Key Insights and Report Highlights

Key Questions Covered in our N-Acetylsulfanilyl Chloride Manufacturing Plant Report

• How can the cost of producing N-Acetylsulfanilyl Chloride be minimised, cash costs reduced, and manufacturing expenses managed efficiently to maximise overall efficiency?
• What is the estimated N-Acetylsulfanilyl Chloride manufacturing plant cost?
• What are the initial investment and capital expenditure requirements for setting up a N-Acetylsulfanilyl Chloride manufacturing plant, and how do these investments affect economic feasibility and ROI?
• How do we select and integrate technology providers to optimise the production process of N-Acetylsulfanilyl Chloride, and what are the associated implementation costs?

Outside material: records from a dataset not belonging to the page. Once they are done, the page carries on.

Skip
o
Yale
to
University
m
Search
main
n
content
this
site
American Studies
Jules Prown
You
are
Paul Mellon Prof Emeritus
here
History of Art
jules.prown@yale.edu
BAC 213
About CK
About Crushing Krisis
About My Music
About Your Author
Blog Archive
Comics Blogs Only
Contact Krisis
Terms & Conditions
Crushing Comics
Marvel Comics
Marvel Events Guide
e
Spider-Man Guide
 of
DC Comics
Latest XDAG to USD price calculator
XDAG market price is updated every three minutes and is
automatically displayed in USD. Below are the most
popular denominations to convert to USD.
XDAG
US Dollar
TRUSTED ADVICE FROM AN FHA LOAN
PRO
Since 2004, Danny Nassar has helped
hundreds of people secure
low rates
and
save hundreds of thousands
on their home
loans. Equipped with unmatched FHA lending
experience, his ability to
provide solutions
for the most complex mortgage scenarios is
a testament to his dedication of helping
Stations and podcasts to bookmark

• How can operational cash flow be managed, and what strategies are recommended to balance fixed and variable costs during the operational phase of N-Acetylsulfanilyl Chloride manufacturing?
• How do market price fluctuations impact the profitability and cost per metric ton (USD/MT) for N-Acetylsulfanilyl Chloride, and what pricing strategy adjustments are necessary?
• What are the lifecycle costs and break-even points for N-Acetylsulfanilyl Chloride manufacturing, and which production efficiency metrics are critical for success?
• What strategies are in place to optimise the supply chain and manage inventory, ensuring regulatory compliance and minimising energy consumption costs?
• How can labour efficiency be optimised, and what measures are in place to enhance quality control and minimise material waste?
• What are the logistics and distribution costs, what financial and environmental risks are associated with entering new markets, and how can these be mitigated?
• What are the costs and benefits associated with technology upgrades, modernisation, and protecting intellectual property in N-Acetylsulfanilyl Chloride manufacturing?
• What types of insurance are required, and what are the comprehensive risk mitigation costs for N-Acetylsulfanilyl Chloride manufacturing?